2. Perspektiv-Vielfalt bereits während des Briefing-Prozesses ist gut für die Kreativität.


Die Erforschung verschiedener Assoziationen zu Dingen fördert Kreativität. Unser Gehirn arbeitet auf der Grundlage von Assoziationsketten: Worte, Bilder, Ideen, Konzepte sind miteinander verbunden. Durch die Bereitstellung verschiedener Perspektiven auf die Betrachtung und Herangehensweise an eine Herausforderung, erweitern wir das assoziative Netzwerk des Teams. Dies ist für kreatives Denken entscheidend. Ein empfehlenswerter Ausgangspunkt, um verschiedene Perspektiven zu berücksichtigen, ist die Ursachenforschung und das Erkunden des Problemraums.


3. Eigenverantwortung als ein zentrales Ziel eines Briefings.


Ein Ziel eines perfekten Briefings ist es, die Zusammenarbeit zwischen verschiedenen Beteiligten zu fördern, damit alle ein gemeinsames Verständnis der Projekterwartung haben. Während des Briefing-Prozesses ist es wichtig, sich auf eine erste Richtung zu einigen.


4. Die Moderatorenrolle


„Zwei Köpfe denken besser als einer.“ Diese Meinung herrscht weitgehend vor. Aber: Aufgrund der Komplexität der Gruppendynamik sind mit dem Gruppendenken Risiken verbunden. Moderatoren optimieren die Effizienz von Brainstorming-Sitzungen. Sie/er muss in der Lage sein, das Team bei der Navigation durch das Reich des Ideen-Chaos und bei der Ausbalancierung von Anforderungen und Erkundungen zu führen.


5. Unterschiedliche Probleme erfordern unterschiedliche Briefing-Ansätze.


Jedes Projekt ist auf seine Art einzigartig. Ich rate davon ab, eine standardisierte Vorlage zu verwenden, um die Nuancen verschiedener Projekte zu kommunizieren.

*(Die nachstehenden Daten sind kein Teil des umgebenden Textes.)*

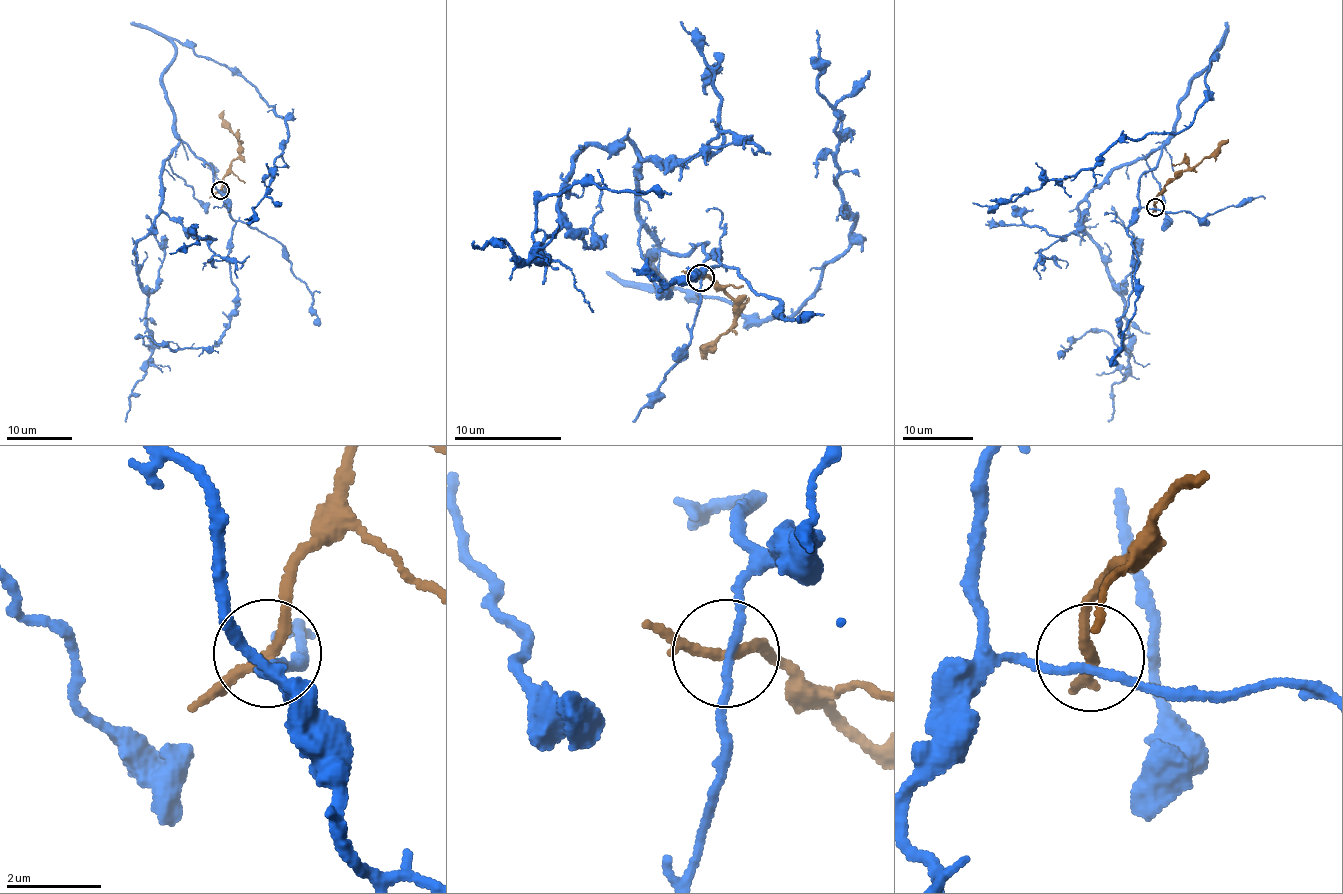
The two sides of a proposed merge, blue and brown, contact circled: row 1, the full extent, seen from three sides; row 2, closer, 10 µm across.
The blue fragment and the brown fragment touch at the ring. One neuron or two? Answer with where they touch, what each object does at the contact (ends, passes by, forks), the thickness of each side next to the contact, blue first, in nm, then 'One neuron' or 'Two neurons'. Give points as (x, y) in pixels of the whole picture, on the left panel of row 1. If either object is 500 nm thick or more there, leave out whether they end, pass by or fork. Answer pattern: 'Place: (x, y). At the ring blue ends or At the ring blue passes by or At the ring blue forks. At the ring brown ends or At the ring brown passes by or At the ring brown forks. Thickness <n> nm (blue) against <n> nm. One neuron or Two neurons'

6. Briefing als kontinuierlicher Dialog.


Ein iterativer Ansatz, bei dem kollaborative Prozesse in Zyklen durchgeführt werden, fördert den kontinuierlichen Dialog zwischen Teammitgliedern, was bei der Entscheidungsfindung hilfreich ist. Darüber hinaus wird die Kommunikation von Anforderungen/Erwartungen an das Projekt und der Erkundung verschiedener Optionen gefördert, was nützlich sein kann, um Flexibilität und Spezifität innerhalb des Briefing-Prozess in Einklang zu bringen.


7. Die Balance zwischen kreativer Erkundung und Ressourcen.


Angesichts des Arbeitstempos, das in den meisten Unternehmen vorherrscht, wird die fehlende Zeit für Recherchen oft zu einem echten Schmerzpunkt. Wie kann man also in kürzester Zeit möglichst viele Ideen entwickeln? Wie erreicht man ein gemeinsames Verständnis und ein klares Briefing ohne stundenlange Abstimmungs-Meetings?


Die Art und Weise, wie wir einen Briefing-Prozess durchführen, bedeutet nicht nur, die Zusammenarbeit und die Kommunikation des Teams zu verbessern, sondern auch sicherzustellen, dass die Zeit für das Briefing gut genutzt wird. Ich beginne hier in meiner Arbeit mit Menschen und Teams immer mit der Erstellung individueller Denkprofile.

Das Bewusstsein der eigenen Denkpräferenzen und damit der individuellen Vorliebe ein Problem zu betrachten und zu lösen, fördert Empathie für sich und andere und ermöglicht damit nachhaltige Problemlösung.


Ziel meines Workshops zu diesem wichtigen Thema Briefings ist es nicht, eine perfekte Briefing-Vorlage zu erstellen, sondern verschiedene Methoden vorzustellen, wie Du und Dein Team zukünftig an Briefing-Prozesse herangehen können, um Missverständnisse zu vermeiden. Deine Rolle besteht darin, Dein strategisches Fachwissen und Deine Intuition zu nutzen, um herauszufinden, welche Methoden an welcher Stelle am besten verwendet werden können, um Aufgaben und Projekt zu formulieren und kreative Ergebnisse zu inspirieren.